* **BRIEF**
Copy exactly the lines of the material below that fall between the line with "Terrassa, que va" and the line with "4738-2A-21 Supa Tekli", both of those lines included; pictures stay out.

* **SOURCE RECORDS**
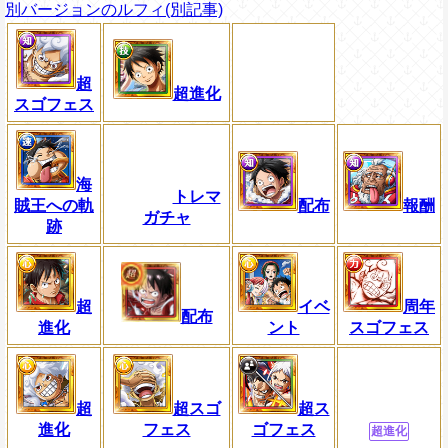
別バージョンのルフィ(別記事)
超
超進化
スゴフェス
海
トレマ
賊王への軌
配布
報酬
ガチャ
跡
超
イベ
周年
配布
進化
ント
スゴフェス
超
超スゴ
超ス
進化
フェス
ゴフェス
超進化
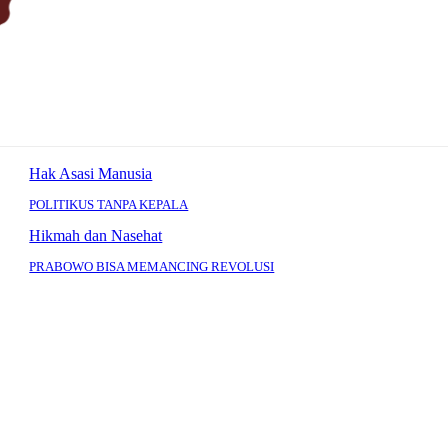
Hak Asasi Manusia
POLITIKUS TANPA KEPALA
Hikmah dan Nasehat
PRABOWO BISA MEMANCING REVOLUSI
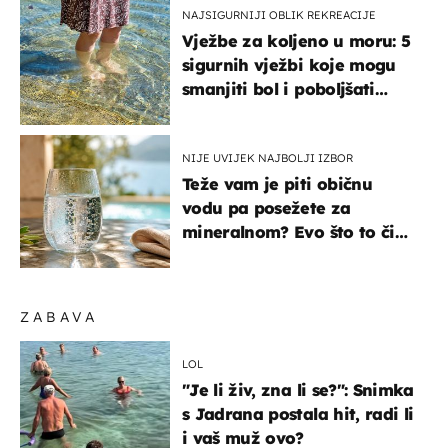
NAJSIGURNIJI OBLIK REKREACIJE
Vježbe za koljeno u moru: 5
sigurnih vježbi koje mogu
smanjiti bol i poboljšati
pokretljivost
NIJE UVIJEK NAJBOLJI IZBOR
Teže vam je piti običnu
vodu pa posežete za
mineralnom? Evo što to čini
organizmu
ZABAVA
LOL
"Je li živ, zna li se?": Snimka
s Jadrana postala hit, radi li
i vaš muž ovo?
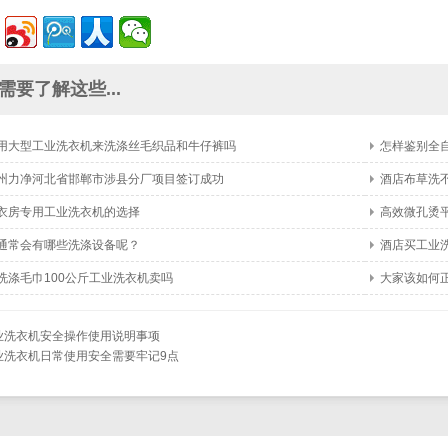
需要了解这些...
用大型工业洗衣机来洗涤丝毛织品和牛仔裤吗
怎样鉴别全
州力净河北省邯郸市涉县分厂项目签订成功
酒店布草洗
衣房专用工业洗衣机的选择
高效微孔烫
通常会有哪些洗涤设备呢？
酒店买工业
洗涤毛巾100公斤工业洗衣机卖吗
大家该如何
业洗衣机安全操作使用说明事项
业洗衣机日常使用安全需要牢记9点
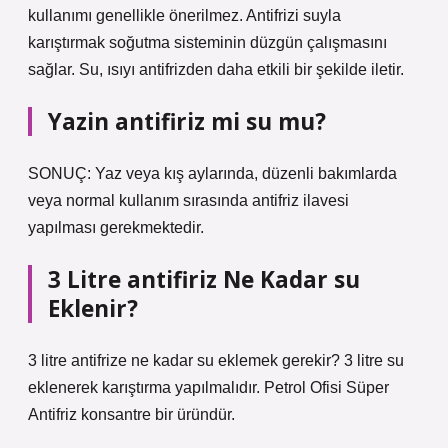
kullanımı genellikle önerilmez. Antifrizi suyla
karıştırmak soğutma sisteminin düzgün çalışmasını
sağlar. Su, ısıyı antifrizden daha etkili bir şekilde iletir.
Yazin antifiriz mi su mu?
SONUÇ: Yaz veya kış aylarında, düzenli bakımlarda
veya normal kullanım sırasında antifriz ilavesi
yapılması gerekmektedir.
3 Litre antifiriz Ne Kadar su
Eklenir?
3 litre antifrize ne kadar su eklemek gerekir? 3 litre su
eklenerek karıştırma yapılmalıdır. Petrol Ofisi Süper
Antifriz konsantre bir üründür.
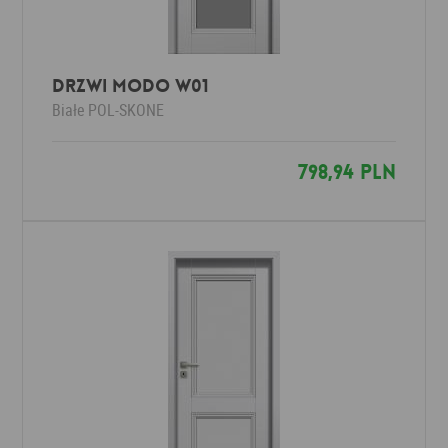
Drzwi MODO W01
Białe
POL-SKONE
798,94 PLN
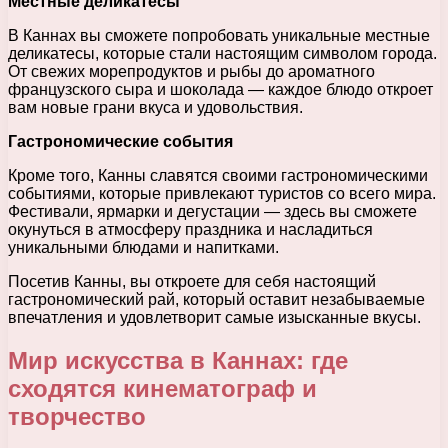
Местные деликатесы
В Каннах вы сможете попробовать уникальные местные
деликатесы, которые стали настоящим символом города.
От свежих морепродуктов и рыбы до ароматного
французского сыра и шоколада — каждое блюдо откроет
вам новые грани вкуса и удовольствия.
Гастрономические события
Кроме того, Канны славятся своими гастрономическими
событиями, которые привлекают туристов со всего мира.
Фестивали, ярмарки и дегустации — здесь вы сможете
окунуться в атмосферу праздника и насладиться
уникальными блюдами и напитками.
Посетив Канны, вы откроете для себя настоящий
гастрономический рай, который оставит незабываемые
впечатления и удовлетворит самые изысканные вкусы.
Мир искусства в Каннах: где
сходятся кинематограф и
творчество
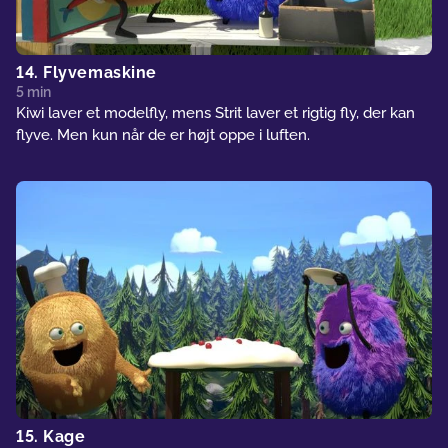
14. Flyvemaskine
5 min
Kiwi laver et modelfly, mens Strit laver et rigtig fly, der kan
flyve. Men kun når de er højt oppe i luften.
15. Kage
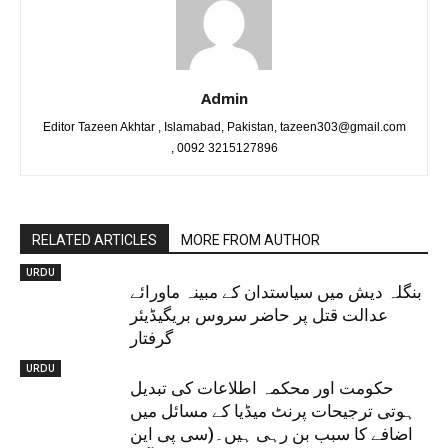
Admin
Editor Tazeen Akhtar , Islamabad, Pakistan, tazeen303@gmail.com
, 0092 3215127896
RELATED ARTICLES
MORE FROM AUTHOR
URDU
بنگلہ دیش میں سیاستدان کے مبینہ ماورائے
عدالت قتل پر حاضر سروس بریگیڈیئر
گرفتار
URDU
حکومت اور محکمہ اطلاعات کی تبدیل
ہوتی ترجیحات پرنٹ میڈیا کے مسائل میں
اضافے کا سبب بن رہی ہیں۔(سی پی این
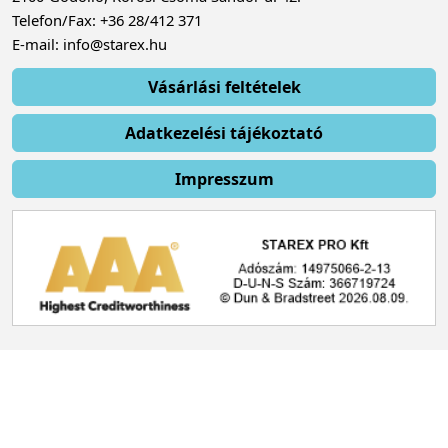
Telefon/Fax: +36 28/412 371
E-mail: info@starex.hu
Vásárlási feltételek
Adatkezelési tájékoztató
Impresszum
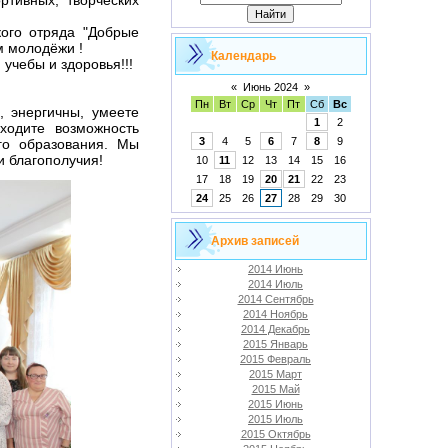
кого отряда "Добрые
м молодёжи !
Календарь
учебы и здоровья!!!
«
Июнь 2024
»
Пн
Вт
Ср
Чт
Пт
Сб
Вс
, энергичны, умеете
1
2
ходите возможность
3
4
5
6
7
8
9
го образования. Мы
и благополучия!
10
11
12
13
14
15
16
17
18
19
20
21
22
23
24
25
26
27
28
29
30
Архив записей
2014 Июнь
2014 Июль
2014 Сентябрь
2014 Ноябрь
2014 Декабрь
2015 Январь
2015 Февраль
2015 Март
2015 Май
2015 Июнь
2015 Июль
2015 Октябрь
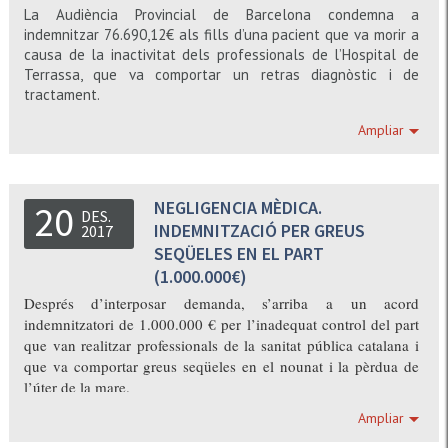
La Audiència Provincial de Barcelona condemna a
indemnitzar 76.690,12€ als fills d’una pacient que va morir a
causa de la inactivitat dels professionals de l’Hospital de
Terrassa, que va comportar un retras diagnòstic i de
tractament.
Ampliar
NEGLIGENCIA MÈDICA.
20
DES.
INDEMNITZACIÓ PER GREUS
2017
SEQÜELES EN EL PART
(1.000.000€)
Després d’interposar demanda, s’arriba a un acord
indemnitzatori de 1.000.000 € per l’inadequat control del part
que van realitzar professionals de la sanitat pública catalana i
que va comportar greus seqüeles en el nounat i la pèrdua de
l’úter de la mare.
Ampliar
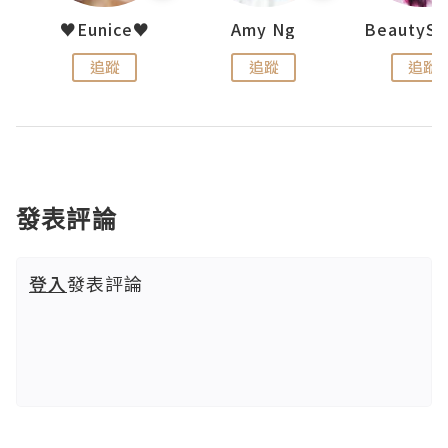
h 夏沫
♥Eunice♥
Amy Ng
追蹤
追蹤
追蹤
發表評論
登入
發表評論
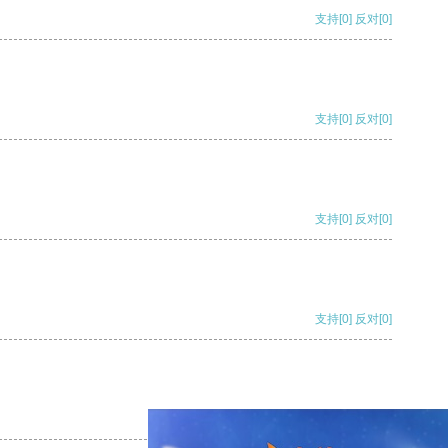
支持
[0]
反对
[0]
支持
[0]
反对
[0]
支持
[0]
反对
[0]
支持
[0]
反对
[0]
支持
[0]
反对
[0]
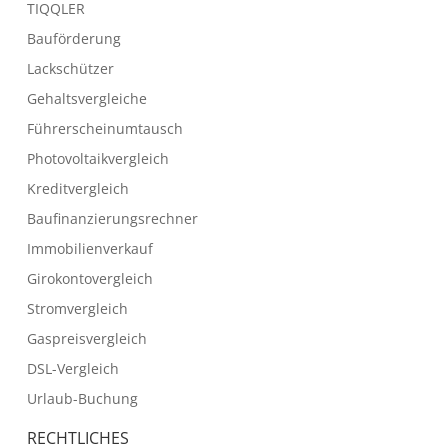
TIQQLER
Bauförderung
Lackschützer
Gehaltsvergleiche
Führerscheinumtausch
Photovoltaikvergleich
Kreditvergleich
Baufinanzierungsrechner
Immobilienverkauf
Girokontovergleich
Stromvergleich
Gaspreisvergleich
DSL-Vergleich
Urlaub-Buchung
RECHTLICHES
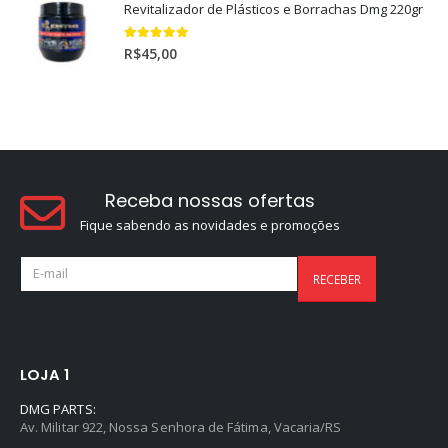
Revitalizador de Plásticos e Borrachas Dmg 220gr
5.00
out of 5
R$
45,00
Receba nossas ofertas
Fique sabendo as novidades e promoções
LOJA 1
DMG PARTS:
Av. Militar 922, Nossa Senhora de Fátima, Vacaria/RS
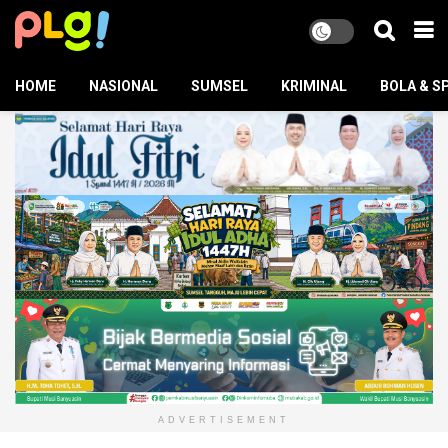
HOME
NASIONAL
SUMSEL
KRIMINAL
BOLA & S
ADVERTISEMENT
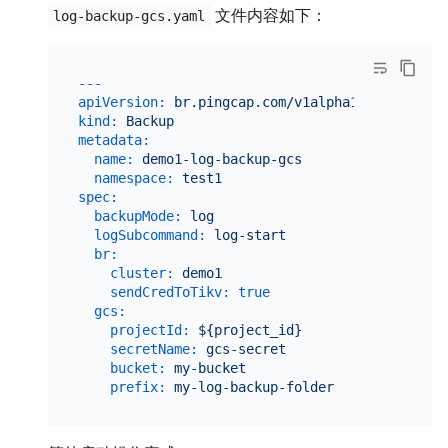
文件内容如下：
log-backup-gcs.yaml
---
apiVersion:
br.pingcap.com/v1alpha1
kind:
Backup
metadata:
name:
demo1-log-backup-gcs
namespace:
test1
spec:
backupMode:
log
logSubcommand:
log-start
br:
cluster:
demo1
sendCredToTikv:
true
gcs:
projectId:
${project_id}
secretName:
gcs-secret
bucket:
my-bucket
prefix:
my-log-backup-folder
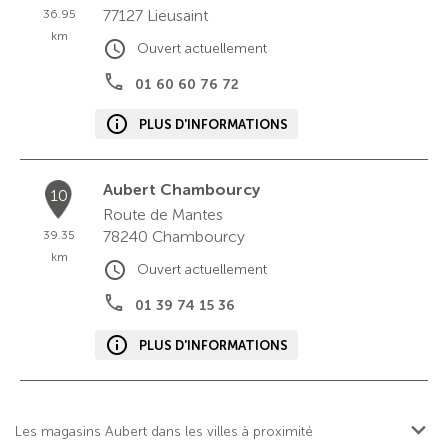
77127
Lieusaint
36.95
km
Ouvert actuellement
01 60 60 76 72
PLUS D'INFORMATIONS
Aubert Chambourcy
10
Route de Mantes
78240
Chambourcy
39.35
km
Ouvert actuellement
01 39 74 15 36
PLUS D'INFORMATIONS
Les magasins Aubert dans les villes à proximité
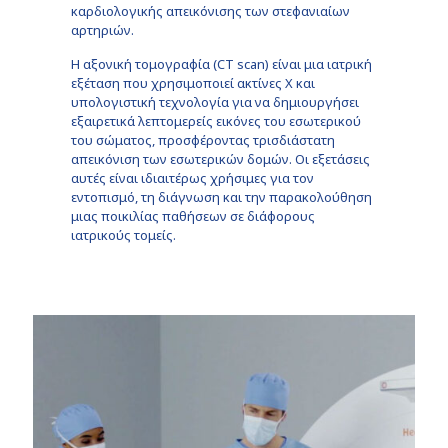
καρδιολογικής απεικόνισης των στεφανιαίων
αρτηριών.
Η αξονική τομογραφία (CT scan) είναι μια ιατρική
εξέταση που χρησιμοποιεί ακτίνες Χ και
υπολογιστική τεχνολογία για να δημιουργήσει
εξαιρετικά λεπτομερείς εικόνες του εσωτερικού
του σώματος, προσφέροντας τρισδιάστατη
απεικόνιση των εσωτερικών δομών. Οι εξετάσεις
αυτές είναι ιδιαιτέρως χρήσιμες για τον
εντοπισμό, τη διάγνωση και την παρακολούθηση
μιας ποικιλίας παθήσεων σε διάφορους
ιατρικούς τομείς.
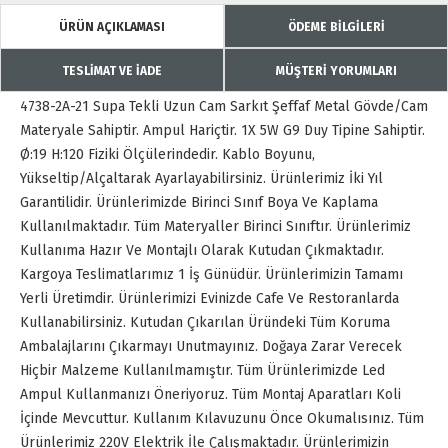
ÜRÜN AÇIKLAMASI
ÖDEME BİLGİLERİ
TESLİMAT VE İADE
MÜŞTERİ YORUMLARI
4738-2A-21 Supa Tekli Uzun Cam Sarkıt Şeffaf Metal Gövde/Cam
Materyale Sahiptir. Ampul Hariçtir. 1X 5W G9 Duy Tipine Sahiptir.
Ø:19 H:120 Fiziki Ölçülerindedir. Kablo Boyunu,
Yükseltip/Alçaltarak Ayarlayabilirsiniz. Ürünlerimiz İki Yıl
Garantilidir. Ürünlerimizde Birinci Sınıf Boya Ve Kaplama
Kullanılmaktadır. Tüm Materyaller Birinci Sınıftır. Ürünlerimiz
Kullanıma Hazır Ve Montajlı Olarak Kutudan Çıkmaktadır.
Kargoya Teslimatlarımız 1 İş Günüdür. Ürünlerimizin Tamamı
Yerli Üretimdir. Ürünlerimizi Evinizde Cafe Ve Restoranlarda
Kullanabilirsiniz. Kutudan Çıkarılan Üründeki Tüm Koruma
Ambalajlarını Çıkarmayı Unutmayınız. Doğaya Zarar Verecek
Hiçbir Malzeme Kullanılmamıştır. Tüm Ürünlerimizde Led
Ampul Kullanmanızı Öneriyoruz. Tüm Montaj Aparatları Koli
İçinde Mevcuttur. Kullanım Kılavuzunu Önce Okumalısınız. Tüm
Ürünlerimiz 220V Elektrik İle Çalışmaktadır. Ürünlerimizin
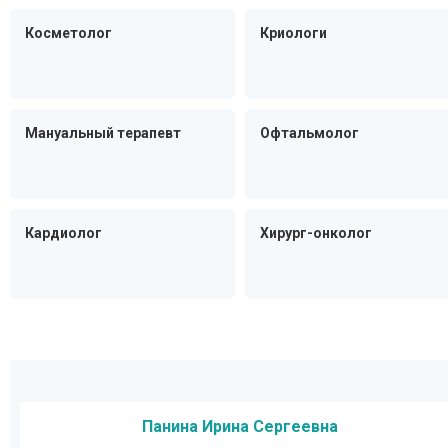
Косметолог
Криологи
Мануальный терапевт
Офтальмолог
Кардиолог
Хирург-онколог
Панина Ирина Сергеевна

* **REPLY TO THE EXERCISE**
Terrassa, que va comportar un retras diagnòstic i de
tractament.
Ampliar
NEGLIGENCIA MÈDICA.
20
DES.
INDEMNITZACIÓ PER GREUS
2017
SEQÜELES EN EL PART
(1.000.000€)
Després d’interposar demanda, s’arriba a un acord
indemnitzatori de 1.000.000 € per l’inadequat control del part
que van realitzar professionals de la sanitat pública catalana i
que va comportar greus seqüeles en el nounat i la pèrdua de
l’úter de la mare.
Ampliar
h 夏沫
♥Eunice♥
Amy Ng
追蹤
追蹤
追蹤
發表評論
登入
發表評論
支持
[0]
反对
[0]
支持
[0]
反对
[0]
支持
[0]
反对
[0]
支持
[0]
反对
[0]
支持
[0]
反对
[0]
TIQQLER
Bauförderung
Lackschützer
Gehaltsvergleiche
Führerscheinumtausch
Photovoltaikvergleich
Kreditvergleich
Baufinanzierungsrechner
Immobilienverkauf
Girokontovergleich
Stromvergleich
Gaspreisvergleich
DSL-Vergleich
Urlaub-Buchung
RECHTLICHES
Revitalizador de Plásticos e Borrachas Dmg 220gr
5.00
out of 5
R$
45,00
Receba nossas ofertas
Fique sabendo as novidades e promoções
LOJA 1
DMG PARTS:
Av. Militar 922, Nossa Senhora de Fátima, Vacaria/RS
HOME
NASIONAL
SUMSEL
KRIMINAL
BOLA & S
ADVERTISEMENT
文件内容如下：
log-backup-gcs.yaml
---
apiVersion:
br.pingcap.com/v1alpha1
kind:
Backup
metadata:
name:
demo1-log-backup-gcs
namespace:
test1
spec:
backupMode:
log
logSubcommand:
log-start
br:
cluster:
demo1
sendCredToTikv:
true
gcs:
projectId:
${project_id}
secretName:
gcs-secret
bucket:
my-bucket
prefix:
my-log-backup-folder
77127
Lieusaint
36.95
km
Ouvert actuellement
01 60 60 76 72
PLUS D'INFORMATIONS
Aubert Chambourcy
10
Route de Mantes
78240
Chambourcy
39.35
km
Ouvert actuellement
01 39 74 15 36
PLUS D'INFORMATIONS
Les magasins Aubert dans les villes à proximité
καρδιολογικής απεικόνισης των στεφανιαίων
αρτηριών.
Η αξονική τομογραφία (CT scan) είναι μια ιατρική
εξέταση που χρησιμοποιεί ακτίνες Χ και
υπολογιστική τεχνολογία για να δημιουργήσει
εξαιρετικά λεπτομερείς εικόνες του εσωτερικού
του σώματος, προσφέροντας τρισδιάστατη
απεικόνιση των εσωτερικών δομών. Οι εξετάσεις
αυτές είναι ιδιαιτέρως χρήσιμες για τον
εντοπισμό, τη διάγνωση και την παρακολούθηση
μιας ποικιλίας παθήσεων σε διάφορους
ιατρικούς τομείς.
ÜRÜN AÇIKLAMASI
ÖDEME BİLGİLERİ
TESLİMAT VE İADE
MÜŞTERİ YORUMLARI
4738-2A-21 Supa Tekli Uzun Cam Sarkıt Şeffaf Metal Gövde/Cam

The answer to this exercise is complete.